-- Recorded data follows --

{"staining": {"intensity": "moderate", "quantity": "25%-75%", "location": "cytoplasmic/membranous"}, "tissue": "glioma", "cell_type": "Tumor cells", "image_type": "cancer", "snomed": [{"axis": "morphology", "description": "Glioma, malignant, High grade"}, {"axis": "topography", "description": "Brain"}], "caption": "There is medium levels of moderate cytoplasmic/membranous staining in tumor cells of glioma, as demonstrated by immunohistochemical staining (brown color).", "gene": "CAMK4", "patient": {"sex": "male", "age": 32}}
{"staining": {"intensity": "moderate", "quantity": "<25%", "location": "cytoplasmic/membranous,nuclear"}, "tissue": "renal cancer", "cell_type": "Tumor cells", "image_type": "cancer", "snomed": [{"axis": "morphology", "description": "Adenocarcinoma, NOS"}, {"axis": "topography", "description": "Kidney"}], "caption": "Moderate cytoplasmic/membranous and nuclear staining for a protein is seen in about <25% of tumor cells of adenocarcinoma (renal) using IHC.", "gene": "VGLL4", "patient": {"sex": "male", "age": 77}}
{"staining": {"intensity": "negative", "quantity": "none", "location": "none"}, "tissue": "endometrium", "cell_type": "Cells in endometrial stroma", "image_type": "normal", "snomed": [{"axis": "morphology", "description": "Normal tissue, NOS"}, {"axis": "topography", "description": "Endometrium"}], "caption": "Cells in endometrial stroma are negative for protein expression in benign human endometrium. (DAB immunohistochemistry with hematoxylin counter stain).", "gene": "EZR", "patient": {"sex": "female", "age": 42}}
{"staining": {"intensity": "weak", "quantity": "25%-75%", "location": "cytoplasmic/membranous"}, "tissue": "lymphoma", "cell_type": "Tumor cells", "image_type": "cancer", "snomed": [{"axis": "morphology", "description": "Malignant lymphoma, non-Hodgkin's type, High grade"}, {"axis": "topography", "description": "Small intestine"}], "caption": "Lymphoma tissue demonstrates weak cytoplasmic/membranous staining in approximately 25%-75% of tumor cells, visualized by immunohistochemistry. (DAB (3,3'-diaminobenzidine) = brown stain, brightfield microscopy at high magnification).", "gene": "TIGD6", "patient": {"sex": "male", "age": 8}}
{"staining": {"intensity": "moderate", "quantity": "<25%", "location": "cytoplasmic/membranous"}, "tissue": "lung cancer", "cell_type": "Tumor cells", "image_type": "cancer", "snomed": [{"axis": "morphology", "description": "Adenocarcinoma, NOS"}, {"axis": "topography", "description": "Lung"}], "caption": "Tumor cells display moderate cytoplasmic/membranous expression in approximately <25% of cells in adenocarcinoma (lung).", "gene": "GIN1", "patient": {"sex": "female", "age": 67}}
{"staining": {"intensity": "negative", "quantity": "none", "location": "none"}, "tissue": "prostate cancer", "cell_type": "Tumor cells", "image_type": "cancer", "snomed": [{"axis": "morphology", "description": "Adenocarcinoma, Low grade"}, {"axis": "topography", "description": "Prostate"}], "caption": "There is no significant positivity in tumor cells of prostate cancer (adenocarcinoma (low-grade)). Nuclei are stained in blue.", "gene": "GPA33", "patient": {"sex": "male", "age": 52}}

-- Recorded data concluded --

Nothing should be left out. Reproduce all the entries precisely.

▶ Reply to the exercise
{"staining": {"intensity": "moderate", "quantity": "25%-75%", "location": "cytoplasmic/membranous"}, "tissue": "glioma", "cell_type": "Tumor cells", "image_type": "cancer", "snomed": [{"axis": "morphology", "description": "Glioma, malignant, High grade"}, {"axis": "topography", "description": "Brain"}], "caption": "There is medium levels of moderate cytoplasmic/membranous staining in tumor cells of glioma, as demonstrated by immunohistochemical staining (brown color).", "gene": "CAMK4", "patient": {"sex": "male", "age": 32}}
{"staining": {"intensity": "moderate", "quantity": "<25%", "location": "cytoplasmic/membranous,nuclear"}, "tissue": "renal cancer", "cell_type": "Tumor cells", "image_type": "cancer", "snomed": [{"axis": "morphology", "description": "Adenocarcinoma, NOS"}, {"axis": "topography", "description": "Kidney"}], "caption": "Moderate cytoplasmic/membranous and nuclear staining for a protein is seen in about <25% of tumor cells of adenocarcinoma (renal) using IHC.", "gene": "VGLL4", "patient": {"sex": "male", "age": 77}}
{"staining": {"intensity": "negative", "quantity": "none", "location": "none"}, "tissue": "endometrium", "cell_type": "Cells in endometrial stroma", "image_type": "normal", "snomed": [{"axis": "morphology", "description": "Normal tissue, NOS"}, {"axis": "topography", "description": "Endometrium"}], "caption": "Cells in endometrial stroma are negative for protein expression in benign human endometrium. (DAB immunohistochemistry with hematoxylin counter stain).", "gene": "EZR", "patient": {"sex": "female", "age": 42}}
{"staining": {"intensity": "weak", "quantity": "25%-75%", "location": "cytoplasmic/membranous"}, "tissue": "lymphoma", "cell_type": "Tumor cells", "image_type": "cancer", "snomed": [{"axis": "morphology", "description": "Malignant lymphoma, non-Hodgkin's type, High grade"}, {"axis": "topography", "description": "Small intestine"}], "caption": "Lymphoma tissue demonstrates weak cytoplasmic/membranous staining in approximately 25%-75% of tumor cells, visualized by immunohistochemistry. (DAB (3,3'-diaminobenzidine) = brown stain, brightfield microscopy at high magnification).", "gene": "TIGD6", "patient": {"sex": "male", "age": 8}}
{"staining": {"intensity": "moderate", "quantity": "<25%", "location": "cytoplasmic/membranous"}, "tissue": "lung cancer", "cell_type": "Tumor cells", "image_type": "cancer", "snomed": [{"axis": "morphology", "description": "Adenocarcinoma, NOS"}, {"axis": "topography", "description": "Lung"}], "caption": "Tumor cells display moderate cytoplasmic/membranous expression in approximately <25% of cells in adenocarcinoma (lung).", "gene": "GIN1", "patient": {"sex": "female", "age": 67}}
{"staining": {"intensity": "negative", "quantity": "none", "location": "none"}, "tissue": "prostate cancer", "cell_type": "Tumor cells", "image_type": "cancer", "snomed": [{"axis": "morphology", "description": "Adenocarcinoma, Low grade"}, {"axis": "topography", "description": "Prostate"}], "caption": "There is no significant positivity in tumor cells of prostate cancer (adenocarcinoma (low-grade)). Nuclei are stained in blue.", "gene": "GPA33", "patient": {"sex": "male", "age": 52}}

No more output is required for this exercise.